I am importing a moderate-sized GraphML file (around 8GB) in OrientDB and I keep getting the following error:
Importing GRAPHML database from database /root/neo/out.graphml...
Error: java.lang.OutOfMemoryError: GC overhead limit exceeded
I have tried connecting to my database locally or as a remote database (remote:localhost) to no avail. To be fair, connecting as remote helps but not sufficiently. Also I have tried tweaking the heap size (upped to 2048) for both console application and the database server itself. This also helped, but not sufficiently, and it is not clear for me which one helped exactly.
I am wondering which part of the importing process needs so much heap memory here, given that OrientDB itself does not use heap memory for database operations. Which agent (console that loads the graphml or database that saves the results of import) needs more heap memory here, and what is an optimal way of allocating memory to java heap in this case? And finally: Is there a difference in memory allocation needs when I connect to a database locally as compared to when I connect to the same local database on the same machine remotely (remote:localhost)?
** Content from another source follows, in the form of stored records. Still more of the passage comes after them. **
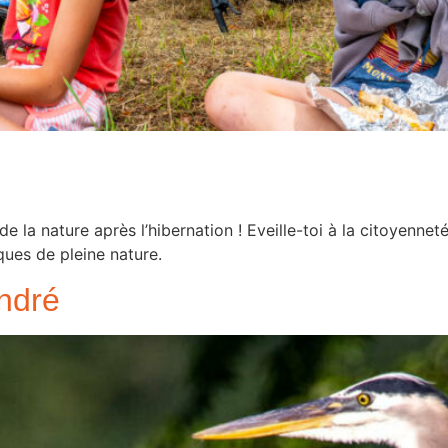
de la nature après l’hibernation ! Eveille-toi à la citoyenne
ques de pleine nature.
endré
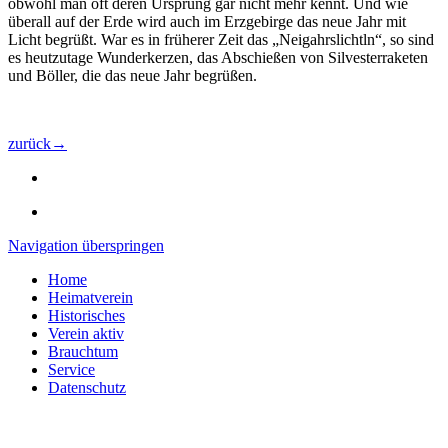
obwohl man oft deren Ursprung gar nicht mehr kennt. Und wie
überall auf der Erde wird auch im Erzgebirge das neue Jahr mit
Licht begrüßt. War es in früherer Zeit das „Neigahrslichtln“, so sind
es heutzutage Wunderkerzen, das Abschießen von Silvesterraketen
und Böller, die das neue Jahr begrüßen.
zurück→
Navigation überspringen
Home
Heimatverein
Historisches
Verein aktiv
Brauchtum
Service
Datenschutz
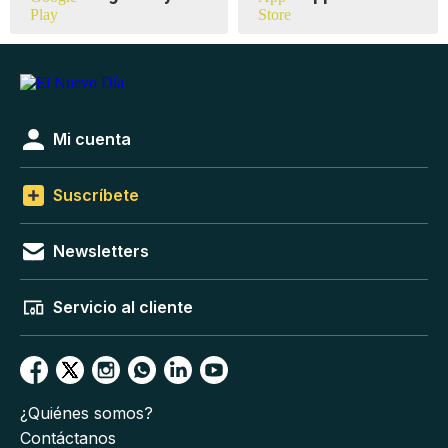
Mi cuenta
Suscríbete
Newsletters
Servicio al cliente
¿Quiénes somos?
Contáctanos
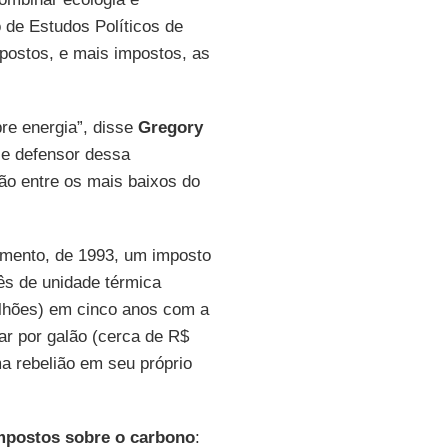
o de Estudos Políticos de
postos, e mais impostos, as
re energia”, disse
Gregory
 e defensor dessa
tão entre os mais baixos do
mento, de 1993, um imposto
ês de unidade térmica
bilhões) em cinco anos com a
ar por galão (cerca de R$
ma rebelião em seu próprio
mpostos sobre o carbono
:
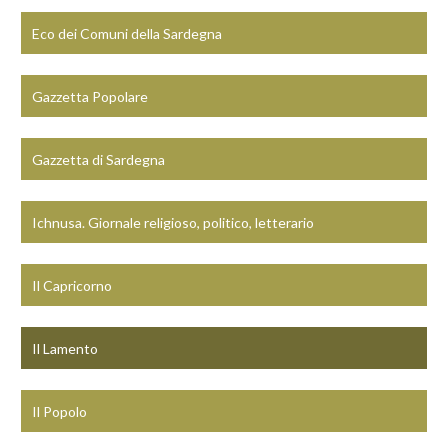
Eco dei Comuni della Sardegna
Gazzetta Popolare
Gazzetta di Sardegna
Ichnusa. Giornale religioso, politico, letterario
Il Capricorno
Il Lamento
Il Popolo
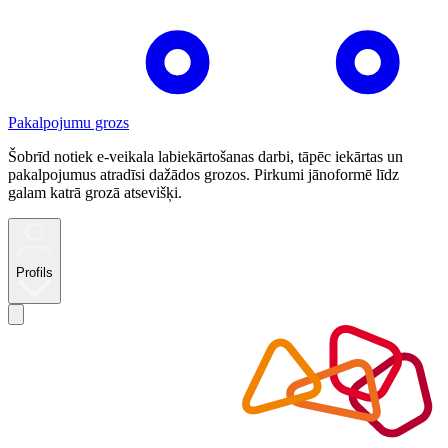
Pakalpojumu grozs
Šobrīd notiek e-veikala labiekārtošanas darbi, tāpēc iekārtas un
pakalpojumus atradīsi dažādos grozos. Pirkumi jānoformē līdz
galam katrā grozā atsevišķi.
Profils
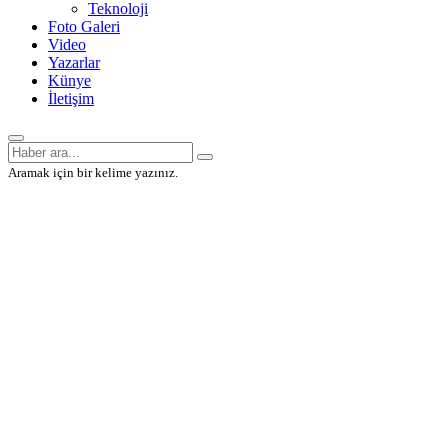
Teknoloji
Foto Galeri
Video
Yazarlar
Künye
İletişim
Aramak için bir kelime yazınız.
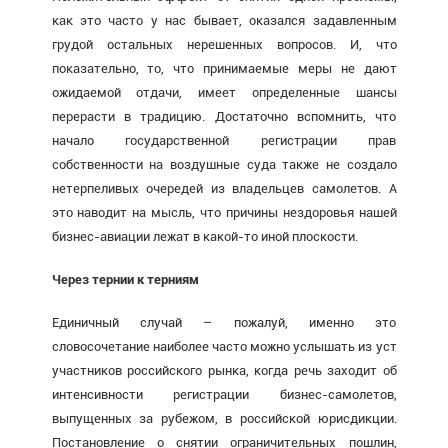
как это часто у нас бывает, оказался задавленным
грудой остальных нерешенных вопросов. И, что
показательно, то, что принимаемые меры не дают
ожидаемой отдачи, имеет определенные шансы
перерасти в традицию. Достаточно вспомнить, что
начало государственной регистрации прав
собственности на воздушные суда также не создало
нетерпеливых очередей из владельцев самолетов. А
это наводит на мысль, что причины нездоровья нашей
бизнес-авиации лежат в какой-то иной плоскости.
Через тернии к терниям
Единичный случай – пожалуй, именно это
словосочетание наиболее часто можно услышать из уст
участников российского рынка, когда речь заходит об
интенсивности регистрации бизнес-самолетов,
выпущенных за рубежом, в российской юрисдикции.
Постановление о снятии ограничительных пошлин,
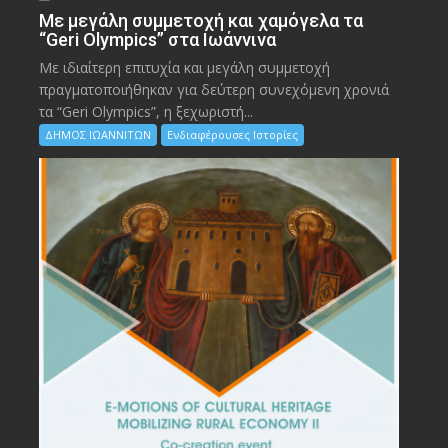
Με μεγάλη συμμετοχή και χαμόγελα τα
“Geri Olympics” στα Ιωάννινα
Με ιδιαίτερη επιτυχία και μεγάλη συμμετοχή
πραγματοποιήθηκαν για δεύτερη συνεχόμενη χρονιά
τα “Geri Olympics”, η ξεχωριστή...
ΔΗΜΟΣ ΙΩΑΝΝΙΤΩΝ
Ενδιαφέρουσες Ιστορίες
After a good day of trial and error I made it. Here is what I tried and worked:
OrientDB's Console will load the whole GraphML file into Java heap memory before importing it in the database. It will need a maximum heap size at least as large as your GraphML file. The solution is to set the maximum heap size for the console in $orientdb/bin/console.sh
. In my case this meant adding JAVA_OPTS="-Xmx8192m"
to line 43 of the script.
OrientDB's console is not good with parallel processing. Although database operations are mostly IO-bound, this turns out to be a limiting factor when importing graph data. The solution is to connect to OrientDB remotely rather than natively when using console. To put it in concrete terms, instead of the suggested create database plocal:/tmp/db/test
you may want to run the following command: create database remote:localhost/test USERNAME PASSWORD plocal
.
It took more than 48 hours to import the whole seven gigabytes of data (more than 4 million vertices and more than 37 million edges). Vertices were imported pretty rapidly, while edges were imported at a rate about 1000 records per second (8 cores, SSD).